Chavez Is Treating Cancer, Running the Country From Cuba

Chavez Addressing His Nation From Cuba
Hugo Chavez, the president of Venezuela, was revealed by the press as fighting cancer in the capital of Cuba, Havana, and it is said that his return to Venezuela could not happen before six months, which already fuels different schemes within the ranks of his followers back home.
Chavez spoke a in live telephone call for the Cuban television, and confessed that the former president of Cuba, Fidel Castro, his good friend and political and ideological companion, was the one to detect the tumor and to advise him to remove it by means of surgery to remove pelvic abscess.
Chavez said that he was unaware of his illness, but was confident that he would emerge stronger from this predicament.

Hugo Chavez and Fidel Castro
In a national broadcast to the Venezuelan people, Chavez told the nation that he had two surgeries in Cuba, that he was fine but that he was not in a hurry to return during treatment.
He has decided to rule the country, the oil-richest in South America, from Cuba for as long as it takes, thus foiling the plans of the opposition, who had called for the vice president to assume temporarily daily activities as acting president, as the constitution demands.

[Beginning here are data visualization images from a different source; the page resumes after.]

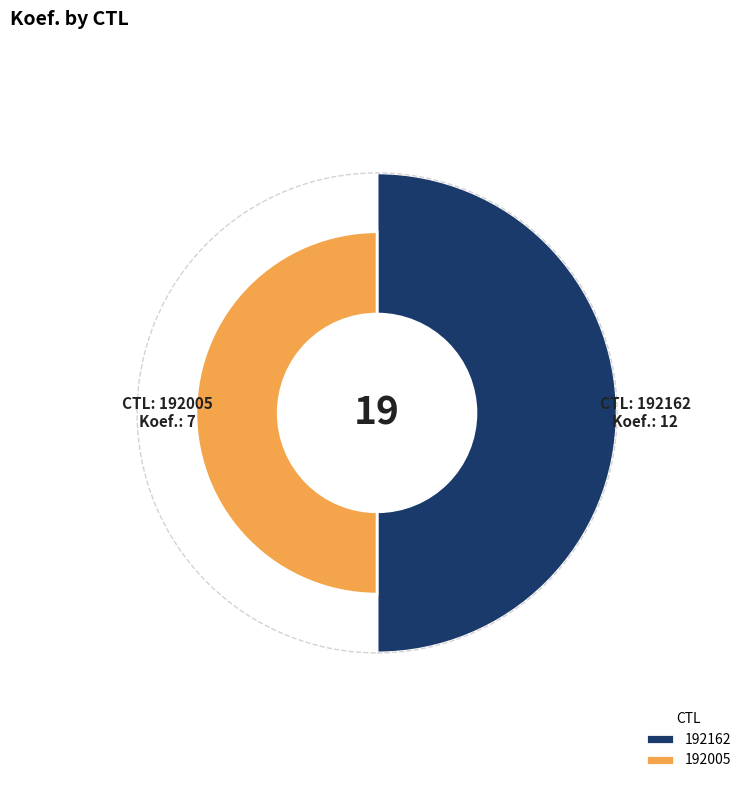

To the nearest percent, what is the combined percentage of 192005 and 192162?

100%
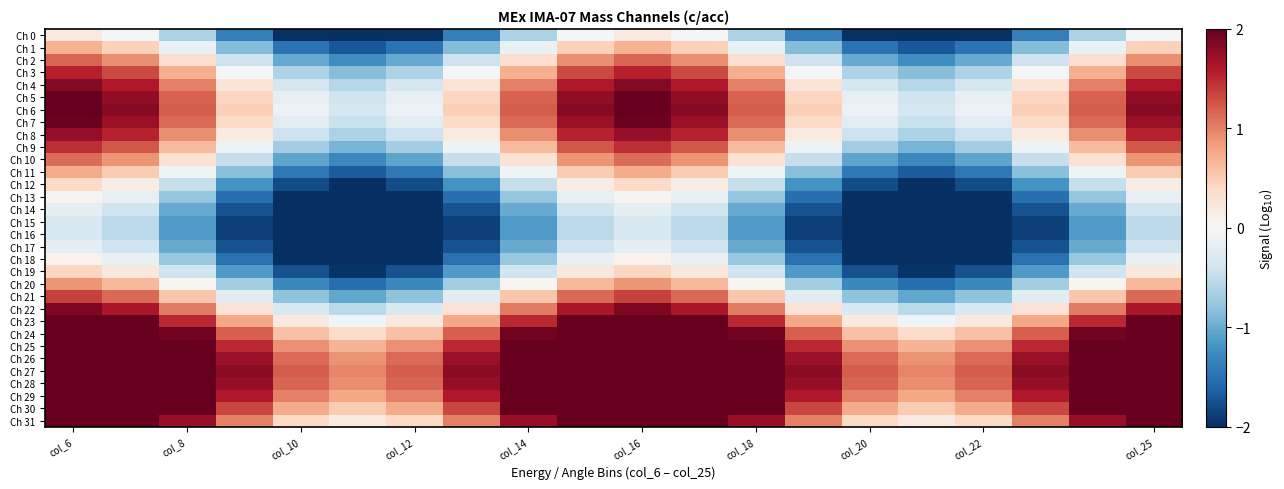

How many data points does each series have?

20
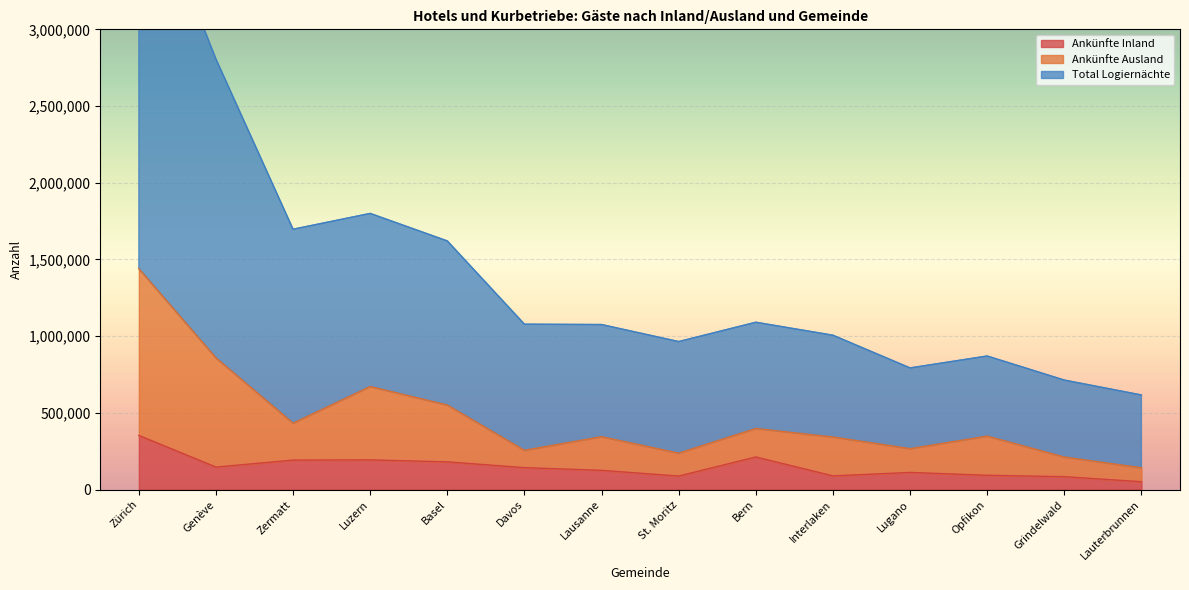

Reading left to right, transcribe all the data shown in this chart.

Ankünfte Inland: 352965	146766	192160	193519	180781	142898	125520	88143	212645	89288	111740	93298	84033	51404
Ankünfte Ausland: 1440029	858876	433141	671714	551163	256215	344904	237590	398332	342772	266948	348564	212296	142117
Total Logiernächte: 4077672	2806040	1696939	1800006	1620673	1077985	1075658	964685	1090660	1006091	792918	870642	713642	616509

Chavez announced before going seek his intention to run for a third term in office, and his brother, Adan, alluded that the military may interfere with the democratic process in order to keep the current leadership in power, if need be.

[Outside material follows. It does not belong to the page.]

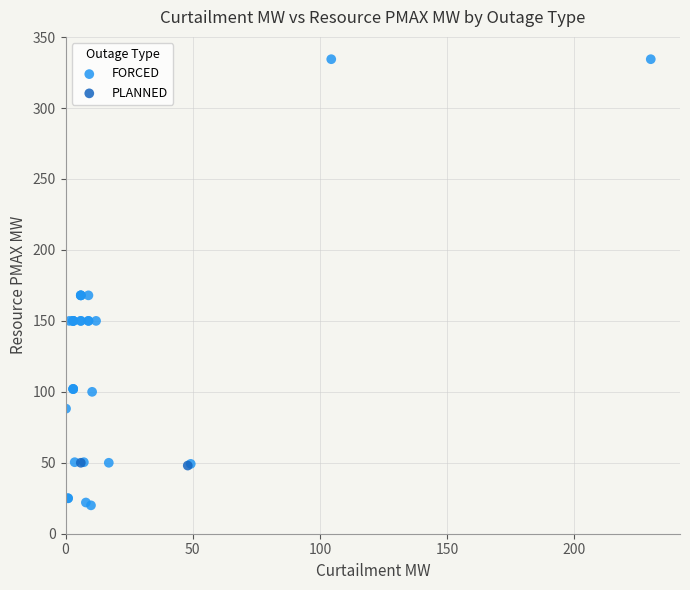

What are all the series names shown in the legend?

FORCED, PLANNED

While Chavez tells the people that Castro visits him every day and brings him peanuts and small pieces of lamb, and that at night he reads Nietzsche’s Thus Spoke Zarathustra, the market in Venezuela is fluctuating, and the benchmark bond goes down as investors bet on his renouncing to run for a new term in office.
The political friends are concerned that no one else has the same touch with the poor of the nation, and that the guarantee of a success in elections is slim, given that even his approval rate dropped significantly, as the bolivar currency dropped and life became more and more difficult in the country.